ACTION ITEM: Check each line of the material below for "stopn" and copy those where it appears.

PROVIDED DATA:
^^^^
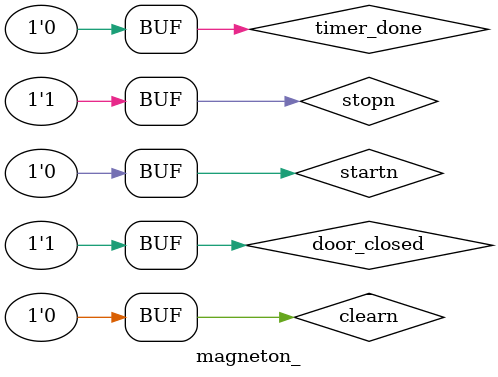
<source format=v>
/*`timescale 1ns / 1ps

module latch_;

    wire Q, Qn;
    reg R, S; 

    latch uut(
            .S(S), .R(R), .Q(Q), .Qn(Qn)
    );
    initial begin

      
        $dumpfile("ondas.vcd");  
        $dumpvars(0, magneton_); 

        S = 1; R = 1;
        
        #100 S = 0;
        #100 S = 1;
        #100 R = 0;
        #100 R = 1;
        #100 S = 0;
             R = 0;
        #100 S = 1;
             R = 1;
        #100 S = 0;
             R = 0;
        #100 ;
    end

endmodule

*/

`timescale 1ns / 1ps

module magneton_;

    reg timer_done, door_closed, clearn, startn, stopn;

    magneton dut(
        .timer_done(timer_done), .door_closed(door_closed),
        .clearn(clearn), .startn(startn), .stopn(stopn)
    );

    initial begin
        
        $dumpfile("ondas.vcd");  
        $dumpvars(0, magneton_); 

        timer_done = 0; door_closed = 0; clearn = 1; startn = 1; stopn = 1; 


        timer_done = 0; door_closed = 1; clearn = 1; startn = 0; stopn = 1; 
        #100;

        timer_done = 0; door_closed = 1; clearn = 1; startn = 1; stopn = 1;
        #100;

        timer_done = 1; door_closed = 1; clearn = 1; startn = 1; stopn = 1;
        #100;

        timer_done = 0; door_closed = 0; clearn = 1; startn = 1; stopn = 1;
        #100;

        timer_done = 0; door_closed = 1; clearn = 0; startn = 0; stopn = 1;
        #100;


    end

endmodule

</source>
^^^^
SOLUTION TO THE PROBLEM:
    reg timer_done, door_closed, clearn, startn, stopn;
        .clearn(clearn), .startn(startn), .stopn(stopn)
        timer_done = 0; door_closed = 0; clearn = 1; startn = 1; stopn = 1; 
        timer_done = 0; door_closed = 1; clearn = 1; startn = 0; stopn = 1; 
        timer_done = 0; door_closed = 1; clearn = 1; startn = 1; stopn = 1;
        timer_done = 1; door_closed = 1; clearn = 1; startn = 1; stopn = 1;
        timer_done = 0; door_closed = 0; clearn = 1; startn = 1; stopn = 1;
        timer_done = 0; door_closed = 1; clearn = 0; startn = 0; stopn = 1;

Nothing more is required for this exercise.